Transcribed page text:

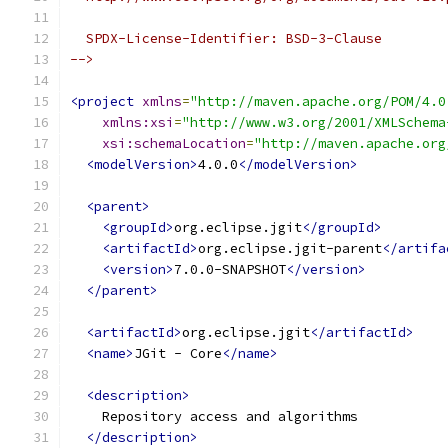
  SPDX-License-Identifier: BSD-3-Clause
-->
<project
xmlns
=
"http://maven.apache.org/POM/4.0
xmlns:xsi
=
"http://www.w3.org/2001/XMLSchema
xsi:schemaLocation
=
"http://maven.apache.org
<modelVersion>
4.0.0
</modelVersion>
<parent>
<groupId>
org.eclipse.jgit
</groupId>
<artifactId>
org.eclipse.jgit-parent
</artifa
<version>
7.0.0-SNAPSHOT
</version>
</parent>
<artifactId>
org.eclipse.jgit
</artifactId>
<name>
JGit - Core
</name>
<description>
    Repository access and algorithms
</description>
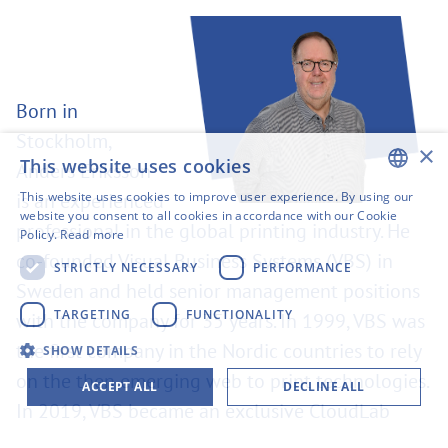
Born in
Stockholm,
×
This website uses cookies
Anders Eriksson
This website uses cookies to improve user experience. By using our
is an experienced
ENGLISH
website you consent to all cookies in accordance with our Cookie
professional in the global printing industry. He
Policy.
Read more
SWEDISH
co-founded Visual Business Systems (VBS) in
STRICTLY NECESSARY
PERFORMANCE
FINNISH
Sweden and held senior management positions
GERMAN
TARGETING
FUNCTIONALITY
with the company for 35 years. In 1999, VBS was
the first company in the Nordic countries to rely
FRENCH
SHOW DETAILS
on the then emerging web to print technologies.
SPANISH
ACCEPT ALL
DECLINE ALL
In 2019, VBS became an exclusive CloudLab
distributor. Anders Eriksson is now taking over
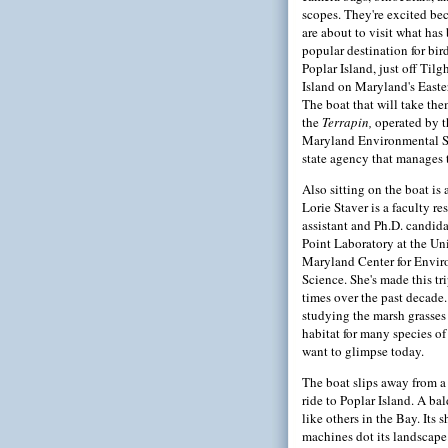
scopes. They're excited be
are about to visit what ha
popular destination for bi
Poplar Island, just off Til
Island on Maryland's Easte
The boat that will take the
the
Terrapin,
operated by t
Maryland Environmental Se
state agency that manages t
Also sitting on the boat is a
Lorie Staver is a faculty re
assistant and Ph.D. candida
Point Laboratory at the Uni
Maryland Center for Envi
Science. She's made this t
times over the past decade.
studying the marsh grasses
habitat for many species of
want to glimpse today.
The boat slips away from a
ride to Poplar Island. A ba
like others in the Bay. Its 
machines dot its landscape.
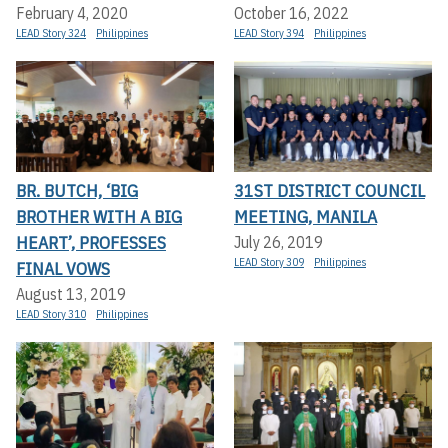
February 4, 2020
October 16, 2022
LEAD Story 324
Philippines
LEAD Story 394
Philippines
BR. BUTCH, ‘BIG
31ST DISTRICT COUNCIL
BROTHER WITH A BIG
MEETING, MANILA
HEART’, PROFESSES
July 26, 2019
LEAD Story 309
Philippines
FINAL VOWS
August 13, 2019
LEAD Story 310
Philippines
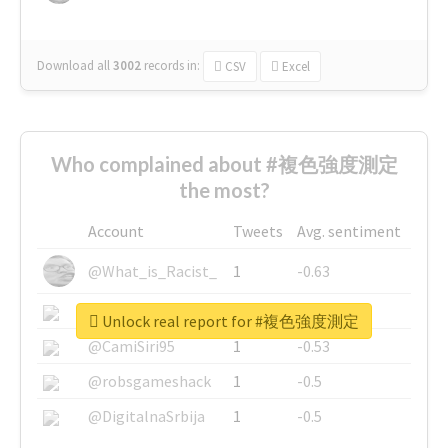
Download all
3002
records
in:
CSV
Excel
Who complained about #複色強度測定
the most?
Account
Tweets
Avg. sentiment
@What_is_Racist_
1
-0.63
@SkateChart
1
-0.6
Unlock real report for #複色強度測定
@CamiSiri95
1
-0.53
@robsgameshack
1
-0.5
@DigitalnaSrbija
1
-0.5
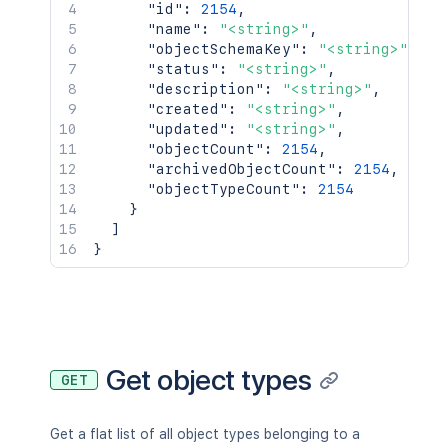
"id"
:
2154
,
"confluenceAddValue"
:
{
"name"
:
"<string>"
,
"key"
:
"<string>"
,
"objectSchemaKey"
:
"<string>"
,
"name"
:
"<string>"
,
"status"
:
"<string>"
,
"error"
:
true
"description"
:
"<string>"
,
}
,
"created"
:
"<string>"
,
"versionTypeValues"
:
[
"updated"
:
"<string>"
,
{
"objectCount"
:
2154
,
"avatarUrl"
:
"<string>"
,
"archivedObjectCount"
:
2154
,
"id"
:
2154
,
"objectTypeCount"
:
2154
"name"
:
"<string>"
,
}
"key"
:
"<string>"
,
]
"url"
:
"<string>"
}
}
]
,
"editable"
:
true
,
"system"
:
true
,
"sortable"
:
true
,
"summable"
:
true
,
Get object types
"indexed"
:
true
,
GET
"minimumCardinality"
:
2154
,
"maximumCardinality"
:
2154
,
Get a flat list of all object types belonging to a
"suffix"
:
"<string>"
,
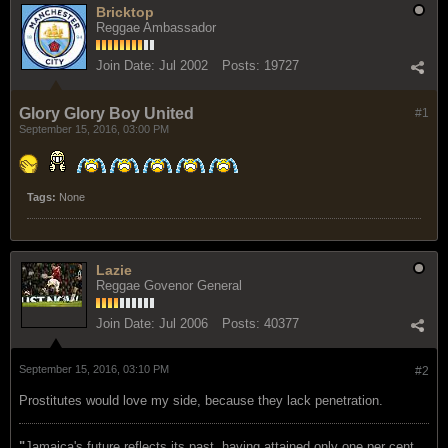
Bricktop
Reggae Ambassador
Join Date:
Jul 2002
Posts:
19727
Glory Glory Boy United
#1
September 15, 2016, 03:00 PM
Tags:
None
Lazie
Reggae Govenor General
Join Date:
Jul 2006
Posts:
40377
September 15, 2016, 03:10 PM
#2
Prostitutes would love my side, because they lack penetration.
"
Jamaica's future reflects its past, having attained only one per cent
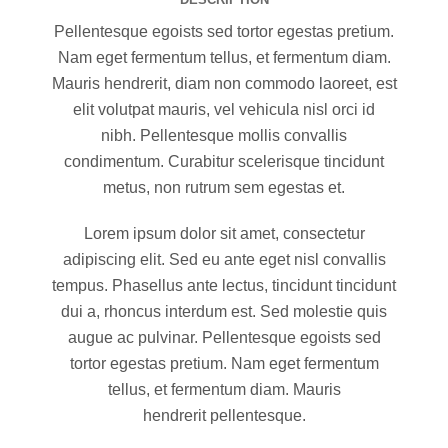
Pellentesque egoists sed tortor egestas pretium.
Nam eget fermentum tellus, et fermentum diam.
Mauris hendrerit, diam non commodo laoreet, est
elit volutpat mauris, vel vehicula nisl orci id
nibh. Pellentesque mollis convallis
condimentum. Curabitur scelerisque tincidunt
metus, non rutrum sem egestas et.
Lorem ipsum dolor sit amet, consectetur
adipiscing elit. Sed eu ante eget nisl convallis
tempus. Phasellus ante lectus, tincidunt tincidunt
dui a, rhoncus interdum est. Sed molestie quis
augue ac pulvinar. Pellentesque egoists sed
tortor egestas pretium. Nam eget fermentum
tellus, et fermentum diam. Mauris
hendrerit pellentesque.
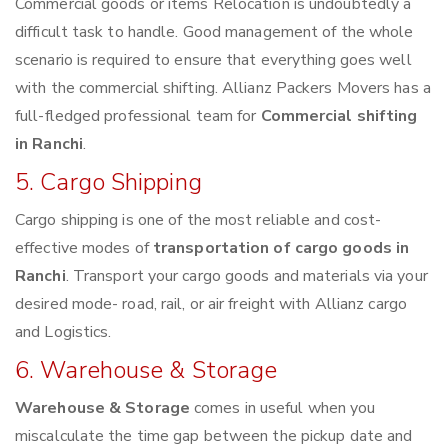
Commercial goods or items Relocation is undoubtedly a
difficult task to handle. Good management of the whole
scenario is required to ensure that everything goes well
with the commercial shifting. Allianz Packers Movers has a
full-fledged professional team for
Commercial shifting
in Ranchi
.
5. Cargo Shipping
Cargo shipping is one of the most reliable and cost-
effective modes of
transportation of cargo goods in
Ranchi
. Transport your cargo goods and materials via your
desired mode- road, rail, or air freight with Allianz cargo
and Logistics.
6. Warehouse & Storage
Warehouse & Storage
comes in useful when you
miscalculate the time gap between the pickup date and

_Task prompt_: Across the items above, how many lines contain the string "management"? Tally them with case counting, and reply with the number alone.

_Response to the exercise_: 2